The “Conservative Archetype” prioritizes capital preservation and stability. This profile aligns closely with risk-free asset allocation strategies, where the objective function is the minimization of return volatility. Utility is derived primarily from consistency and predictability, analogous to minimizing variance in outcomes.
The “Long-Term Compounding Archetype” focuses on temporal value creation and sustained growth. This approach resembles long-only investment strategies that rely on compounding effects over extended time horizons. Performance is evaluated through the slope of long-term return trajectories, emphasizing structural growth rather than short-term fluctuations.

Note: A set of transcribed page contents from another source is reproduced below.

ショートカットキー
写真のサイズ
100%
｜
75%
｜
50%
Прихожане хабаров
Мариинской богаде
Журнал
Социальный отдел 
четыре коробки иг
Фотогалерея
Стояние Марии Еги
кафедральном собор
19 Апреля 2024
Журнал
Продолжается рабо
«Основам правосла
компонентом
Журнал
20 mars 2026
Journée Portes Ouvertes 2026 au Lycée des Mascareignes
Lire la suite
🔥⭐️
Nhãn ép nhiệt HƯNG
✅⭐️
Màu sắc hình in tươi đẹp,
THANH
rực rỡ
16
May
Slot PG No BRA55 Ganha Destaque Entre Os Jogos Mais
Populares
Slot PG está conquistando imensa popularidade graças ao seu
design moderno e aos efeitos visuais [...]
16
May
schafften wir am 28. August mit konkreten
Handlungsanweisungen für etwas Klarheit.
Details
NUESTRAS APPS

The “Dynamic Optionality Archetype” embraces volatility as a source of opportunity. This profile is structurally similar to options-based strategies, where payoff functions are nonlinear and asymmetric. Value is generated through exposure to distributional extremes, convexity, and market dislocations, but accompanied by elevated downside risk.

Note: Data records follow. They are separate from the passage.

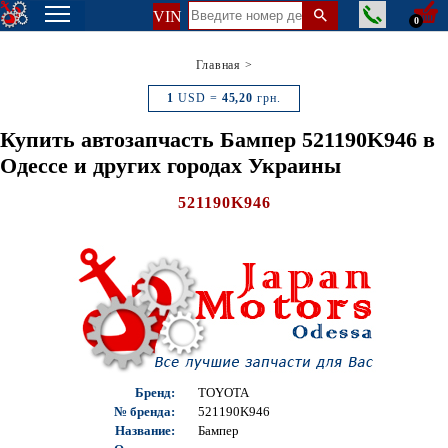
VIN
0
Главная
>
1
USD =
45,20
грн.
Купить автозапчасть Бампер 521190K946 в
Одессе и других городах Украины
521190K946
Бренд:
TOYOTA
№ бренда:
521190K946
Название:
Бампер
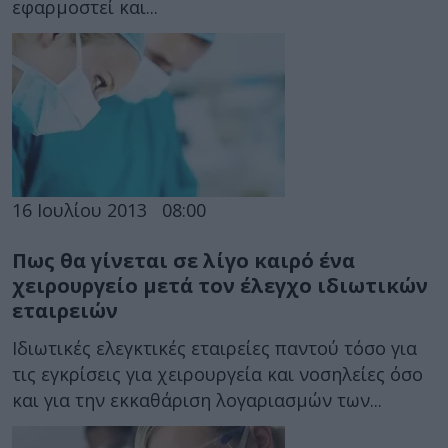
εφαρμοστεί και...
16 Ιουλίου 2013
08:00
Πως θα γίνεται σε λίγο καιρό ένα
χειρουργείο μετά τον έλεγχο ιδιωτικών
εταιρειών
Ιδιωτικές ελεγκτικές εταιρείες παντού τόσο για
τις εγκρίσεις για χειρουργεία και νοσηλείες όσο
και για την εκκαθάριση λογαριασμών των...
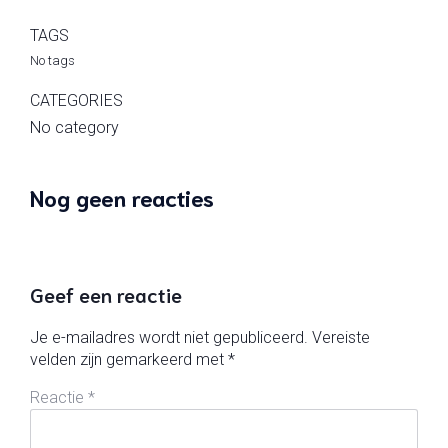
TAGS
No tags
CATEGORIES
No category
Nog geen reacties
Geef een reactie
Je e-mailadres wordt niet gepubliceerd.
Vereiste
velden zijn gemarkeerd met
*
Reactie
*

Modern markets evolve at high frequency, and the impact of such evolution on individual outcomes is largely determined by three core capabilities: structural understanding of underlying mechanisms, depth of system-level reasoning, and execution quality in decision environments.
In highly volatile asset classes such as cryptocurrencies, the “dynamic optionality” profile may experience both significant upside from convex payoff structures and extreme downside due to path dependency and tail risk. Conversely, conservative strategies avoid exposure to such volatility, while long-term compounding strategies seek to neutralize short-term fluctuations through systematic, time-driven accumulation.
Ultimately, heterogeneous risk preferences give rise to diverse capital behaviors across market participants. The notion of “alpha” in this context can be interpreted as the ability to align personal risk architecture with market structure, thereby achieving superior risk-adjusted outcomes.